Édition de 8 exemplaires
Fonte Bocquel
45 × 60 × 16.5 cm
Bronze with brown patina; signed, numbered and bearing the foundry mark
17.71 × 23.62 × 6.29 in.
Cette œuvre est enregistrée dans les archives de Madame Denyse Durand-Ruel sous le n°2861.
“Celui qui a goûté une fois au vol marchera toujours les yeux tournés vers le ciel.”
Léonard de Vinci
En 1956, César a été frappé par la mort de Léo Valentin, surnommé l’homme-oiseau, un Icare des temps modernes qui s’est tué lors d’un saut en parachute durant un meeting aérien à Liverpool.
Dans l’usine de Villetaneuse, l’artiste développe alors une série de personnages en fer soudé, prolongés d’une ou deux longues ailes, évoquant les ailes de bois dont s’équipait le parachutiste pour effectuer ses chutes planées. Par leur parti pris frontal, ces sculptures marquent un tournant dans l’œuvre de l’artiste. Ce glissement de la figuration (la figure humaine) vers l’abstraction (l’aile) annonce les plaques reliefs et enfin les compressions. Le corps presque sans tête, comme soufflé par une déflagration, se prolonge en une aile qui se définit comme un tableau abstrait. Dans ce refus de la composition traditionnelle, César atteint là le sommet de son langage. L’aile est montée comme un collage, où les éléments ne perdent rien de leur identité tout en offrant une modulation rythmique de la matière. La sculpture suggère le plumage des oiseaux, un étendard, ou encore un tableau de N. de Staël.
In 1956, César was deeply affected by the death of Léo Valentin, nicknamed ‘the bird-man’, a modern-day Icarus who was killed whilst parachuting during an air show in Liverpool.
At his studio in Villetaneuse, the artist went on to create a series of welded-iron figures, each with one or two long wings, evoking the wooden wings the parachutist used to perform his “gliding jumps”.
With their frontal perspective, these sculptures mark a turning point in the artist’s work. This shift from figuration (the human figure) towards abstraction (the wing) heralds the relief panels and, ultimately, the ‘compressions’.

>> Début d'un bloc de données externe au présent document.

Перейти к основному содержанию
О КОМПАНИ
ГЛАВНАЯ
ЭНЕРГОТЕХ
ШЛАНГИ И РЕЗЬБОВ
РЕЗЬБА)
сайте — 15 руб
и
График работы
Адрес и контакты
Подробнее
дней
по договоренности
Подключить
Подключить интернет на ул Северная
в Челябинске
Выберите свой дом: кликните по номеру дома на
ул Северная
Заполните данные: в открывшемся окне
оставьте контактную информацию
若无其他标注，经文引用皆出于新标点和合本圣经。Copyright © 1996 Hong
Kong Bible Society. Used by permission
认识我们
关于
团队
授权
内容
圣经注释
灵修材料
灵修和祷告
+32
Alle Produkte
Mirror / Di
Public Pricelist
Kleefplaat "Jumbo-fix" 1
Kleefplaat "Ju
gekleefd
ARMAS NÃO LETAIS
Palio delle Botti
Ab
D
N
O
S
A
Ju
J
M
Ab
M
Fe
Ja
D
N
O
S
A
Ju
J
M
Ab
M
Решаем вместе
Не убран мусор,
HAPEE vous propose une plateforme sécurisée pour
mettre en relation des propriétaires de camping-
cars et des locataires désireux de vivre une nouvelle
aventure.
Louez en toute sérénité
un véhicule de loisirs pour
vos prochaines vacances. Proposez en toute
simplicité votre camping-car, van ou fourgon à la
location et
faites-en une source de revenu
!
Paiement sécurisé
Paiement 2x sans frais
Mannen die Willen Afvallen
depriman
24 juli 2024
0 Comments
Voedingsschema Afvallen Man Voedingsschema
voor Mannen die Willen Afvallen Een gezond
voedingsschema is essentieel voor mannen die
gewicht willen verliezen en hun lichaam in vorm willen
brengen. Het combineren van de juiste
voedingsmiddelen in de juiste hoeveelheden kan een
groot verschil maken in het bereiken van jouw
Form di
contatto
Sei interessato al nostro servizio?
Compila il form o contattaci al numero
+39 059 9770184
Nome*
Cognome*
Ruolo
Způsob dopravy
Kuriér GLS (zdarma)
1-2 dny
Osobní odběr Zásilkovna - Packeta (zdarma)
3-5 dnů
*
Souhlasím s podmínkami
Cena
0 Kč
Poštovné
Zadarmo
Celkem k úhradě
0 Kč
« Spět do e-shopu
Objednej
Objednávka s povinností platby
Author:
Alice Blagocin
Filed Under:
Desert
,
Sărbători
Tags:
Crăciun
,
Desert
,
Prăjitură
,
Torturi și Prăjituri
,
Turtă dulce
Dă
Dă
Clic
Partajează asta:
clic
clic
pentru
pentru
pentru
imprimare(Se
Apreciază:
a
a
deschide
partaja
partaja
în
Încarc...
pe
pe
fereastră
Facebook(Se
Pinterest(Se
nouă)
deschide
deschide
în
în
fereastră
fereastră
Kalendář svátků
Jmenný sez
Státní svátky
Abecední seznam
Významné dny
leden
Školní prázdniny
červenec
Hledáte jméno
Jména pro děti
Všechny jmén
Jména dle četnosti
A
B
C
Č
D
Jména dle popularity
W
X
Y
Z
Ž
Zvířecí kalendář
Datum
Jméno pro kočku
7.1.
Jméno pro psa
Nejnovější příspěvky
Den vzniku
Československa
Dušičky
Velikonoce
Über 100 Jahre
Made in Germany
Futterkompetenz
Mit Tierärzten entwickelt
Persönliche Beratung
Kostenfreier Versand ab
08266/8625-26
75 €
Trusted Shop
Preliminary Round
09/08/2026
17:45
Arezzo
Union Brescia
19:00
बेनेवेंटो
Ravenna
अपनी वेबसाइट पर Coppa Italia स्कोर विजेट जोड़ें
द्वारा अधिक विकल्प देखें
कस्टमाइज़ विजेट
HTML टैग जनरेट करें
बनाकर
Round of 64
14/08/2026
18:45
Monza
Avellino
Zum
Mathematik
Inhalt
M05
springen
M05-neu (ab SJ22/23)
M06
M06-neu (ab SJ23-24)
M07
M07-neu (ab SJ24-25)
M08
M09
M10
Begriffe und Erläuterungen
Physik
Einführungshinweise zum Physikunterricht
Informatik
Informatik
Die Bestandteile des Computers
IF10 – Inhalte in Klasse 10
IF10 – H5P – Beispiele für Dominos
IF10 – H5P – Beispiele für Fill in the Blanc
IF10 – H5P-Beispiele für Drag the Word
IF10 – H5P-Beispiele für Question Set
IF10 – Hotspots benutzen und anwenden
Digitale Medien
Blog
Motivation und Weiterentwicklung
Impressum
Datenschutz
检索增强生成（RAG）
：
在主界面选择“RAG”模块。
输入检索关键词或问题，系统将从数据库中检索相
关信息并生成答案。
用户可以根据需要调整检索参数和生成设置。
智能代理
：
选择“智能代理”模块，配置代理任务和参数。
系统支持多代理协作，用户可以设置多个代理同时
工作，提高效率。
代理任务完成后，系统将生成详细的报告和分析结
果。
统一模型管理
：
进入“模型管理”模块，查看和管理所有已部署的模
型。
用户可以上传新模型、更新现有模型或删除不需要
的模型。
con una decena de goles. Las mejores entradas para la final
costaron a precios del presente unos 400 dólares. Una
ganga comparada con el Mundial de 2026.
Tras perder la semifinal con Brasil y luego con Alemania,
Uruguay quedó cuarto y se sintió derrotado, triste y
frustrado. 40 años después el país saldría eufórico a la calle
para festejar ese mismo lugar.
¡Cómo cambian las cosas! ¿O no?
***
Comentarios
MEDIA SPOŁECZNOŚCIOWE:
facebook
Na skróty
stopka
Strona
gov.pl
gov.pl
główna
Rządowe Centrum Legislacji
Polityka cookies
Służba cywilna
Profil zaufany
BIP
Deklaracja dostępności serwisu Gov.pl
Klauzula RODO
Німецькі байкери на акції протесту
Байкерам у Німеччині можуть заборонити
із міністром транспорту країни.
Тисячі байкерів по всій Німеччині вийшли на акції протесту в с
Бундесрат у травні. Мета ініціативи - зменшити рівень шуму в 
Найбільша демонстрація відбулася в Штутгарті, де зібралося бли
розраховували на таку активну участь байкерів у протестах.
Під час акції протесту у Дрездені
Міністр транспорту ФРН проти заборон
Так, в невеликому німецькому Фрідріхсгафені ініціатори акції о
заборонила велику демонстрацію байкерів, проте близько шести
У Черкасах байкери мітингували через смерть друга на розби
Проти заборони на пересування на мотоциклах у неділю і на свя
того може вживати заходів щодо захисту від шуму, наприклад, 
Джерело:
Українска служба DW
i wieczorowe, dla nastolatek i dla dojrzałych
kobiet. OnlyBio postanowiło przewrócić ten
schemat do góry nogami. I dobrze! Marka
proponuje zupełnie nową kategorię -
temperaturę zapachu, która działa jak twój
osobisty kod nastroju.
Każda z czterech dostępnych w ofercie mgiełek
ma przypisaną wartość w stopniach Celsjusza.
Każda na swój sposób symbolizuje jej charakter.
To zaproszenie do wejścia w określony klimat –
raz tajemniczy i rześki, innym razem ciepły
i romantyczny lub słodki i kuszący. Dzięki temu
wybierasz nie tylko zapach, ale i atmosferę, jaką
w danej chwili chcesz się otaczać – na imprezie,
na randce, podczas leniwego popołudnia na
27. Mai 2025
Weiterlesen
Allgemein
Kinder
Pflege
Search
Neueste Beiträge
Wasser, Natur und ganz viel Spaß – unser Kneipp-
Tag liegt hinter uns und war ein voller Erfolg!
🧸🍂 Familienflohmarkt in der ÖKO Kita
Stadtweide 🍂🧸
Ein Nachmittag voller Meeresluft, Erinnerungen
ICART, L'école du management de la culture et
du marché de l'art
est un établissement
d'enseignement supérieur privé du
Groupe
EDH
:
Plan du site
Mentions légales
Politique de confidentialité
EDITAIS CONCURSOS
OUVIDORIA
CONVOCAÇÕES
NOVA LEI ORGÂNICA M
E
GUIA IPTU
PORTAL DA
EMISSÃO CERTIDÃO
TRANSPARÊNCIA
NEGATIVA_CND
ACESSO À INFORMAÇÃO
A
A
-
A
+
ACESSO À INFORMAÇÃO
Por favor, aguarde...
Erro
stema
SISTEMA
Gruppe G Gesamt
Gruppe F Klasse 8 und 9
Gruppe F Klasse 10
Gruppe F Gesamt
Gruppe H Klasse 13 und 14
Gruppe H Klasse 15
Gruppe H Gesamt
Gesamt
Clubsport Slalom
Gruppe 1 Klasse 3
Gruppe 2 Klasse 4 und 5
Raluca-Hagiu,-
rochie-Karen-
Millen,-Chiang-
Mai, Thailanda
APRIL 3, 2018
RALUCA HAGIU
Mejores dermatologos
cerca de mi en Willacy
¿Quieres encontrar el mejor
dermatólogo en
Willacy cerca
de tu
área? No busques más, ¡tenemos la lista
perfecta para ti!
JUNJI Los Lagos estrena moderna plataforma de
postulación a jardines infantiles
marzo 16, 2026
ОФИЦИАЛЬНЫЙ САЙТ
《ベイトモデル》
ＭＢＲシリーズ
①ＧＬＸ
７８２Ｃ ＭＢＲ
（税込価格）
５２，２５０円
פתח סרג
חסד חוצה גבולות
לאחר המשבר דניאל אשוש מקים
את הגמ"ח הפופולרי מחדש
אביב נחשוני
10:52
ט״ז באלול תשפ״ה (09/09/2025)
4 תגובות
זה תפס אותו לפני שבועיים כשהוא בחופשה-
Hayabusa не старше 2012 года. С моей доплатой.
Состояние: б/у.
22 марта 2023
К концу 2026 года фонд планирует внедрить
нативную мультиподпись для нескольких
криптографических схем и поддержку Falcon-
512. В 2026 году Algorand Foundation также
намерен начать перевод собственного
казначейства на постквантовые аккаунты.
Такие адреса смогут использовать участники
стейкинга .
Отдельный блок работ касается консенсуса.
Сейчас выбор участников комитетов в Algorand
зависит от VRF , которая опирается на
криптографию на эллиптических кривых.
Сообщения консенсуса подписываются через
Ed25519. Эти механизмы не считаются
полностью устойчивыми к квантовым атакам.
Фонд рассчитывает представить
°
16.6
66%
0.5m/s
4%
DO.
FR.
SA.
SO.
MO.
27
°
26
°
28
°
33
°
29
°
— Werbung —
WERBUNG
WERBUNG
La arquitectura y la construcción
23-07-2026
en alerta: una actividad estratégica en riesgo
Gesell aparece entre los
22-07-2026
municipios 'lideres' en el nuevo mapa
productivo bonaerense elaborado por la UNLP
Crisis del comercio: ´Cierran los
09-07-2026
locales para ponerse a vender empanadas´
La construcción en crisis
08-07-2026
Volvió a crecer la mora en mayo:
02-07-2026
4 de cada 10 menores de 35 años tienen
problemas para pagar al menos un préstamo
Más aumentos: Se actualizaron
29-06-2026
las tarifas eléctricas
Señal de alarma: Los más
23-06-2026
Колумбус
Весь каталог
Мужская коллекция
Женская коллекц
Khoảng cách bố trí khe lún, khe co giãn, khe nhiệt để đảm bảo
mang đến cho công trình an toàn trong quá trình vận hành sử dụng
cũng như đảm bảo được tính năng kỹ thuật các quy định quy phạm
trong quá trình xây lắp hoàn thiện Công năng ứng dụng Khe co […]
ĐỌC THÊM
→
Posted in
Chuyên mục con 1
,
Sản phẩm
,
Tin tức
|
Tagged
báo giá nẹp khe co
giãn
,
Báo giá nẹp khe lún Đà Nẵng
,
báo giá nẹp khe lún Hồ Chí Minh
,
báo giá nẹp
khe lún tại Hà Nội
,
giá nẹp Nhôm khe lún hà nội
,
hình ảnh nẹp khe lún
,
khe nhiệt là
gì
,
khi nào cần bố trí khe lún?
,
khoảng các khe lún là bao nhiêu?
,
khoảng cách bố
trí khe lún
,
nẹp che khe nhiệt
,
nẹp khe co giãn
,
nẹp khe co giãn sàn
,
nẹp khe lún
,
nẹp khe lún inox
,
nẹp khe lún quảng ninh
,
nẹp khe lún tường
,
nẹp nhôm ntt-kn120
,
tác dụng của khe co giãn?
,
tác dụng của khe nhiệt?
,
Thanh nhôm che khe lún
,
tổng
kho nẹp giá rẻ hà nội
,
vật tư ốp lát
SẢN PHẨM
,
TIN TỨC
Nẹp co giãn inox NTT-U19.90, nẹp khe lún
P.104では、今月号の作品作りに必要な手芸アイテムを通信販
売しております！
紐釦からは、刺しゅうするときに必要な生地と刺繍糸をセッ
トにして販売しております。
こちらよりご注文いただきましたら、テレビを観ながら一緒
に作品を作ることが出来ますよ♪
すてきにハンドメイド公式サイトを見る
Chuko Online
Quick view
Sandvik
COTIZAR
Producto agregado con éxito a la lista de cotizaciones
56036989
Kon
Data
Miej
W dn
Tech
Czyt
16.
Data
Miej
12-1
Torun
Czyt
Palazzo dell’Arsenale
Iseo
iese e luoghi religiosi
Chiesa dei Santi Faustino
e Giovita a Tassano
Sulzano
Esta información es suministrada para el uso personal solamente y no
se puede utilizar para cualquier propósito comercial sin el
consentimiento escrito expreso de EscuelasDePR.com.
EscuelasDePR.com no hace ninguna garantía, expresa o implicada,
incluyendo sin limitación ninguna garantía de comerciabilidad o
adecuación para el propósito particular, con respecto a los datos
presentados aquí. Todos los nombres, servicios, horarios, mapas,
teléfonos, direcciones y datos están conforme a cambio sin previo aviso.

The almost headless body, as if blown away by an explosion, extends into a wing that takes on the form of an abstract painting. In this rejection of traditional composition, César reaches the pinnacle of his artistic language. The wing is assembled like a collage, in which the elements lose none of their identity whilst offering a rhythmic modulation of the material. The sculpture suggests the plumage of birds, a banner, or even a painting by N. de Staël.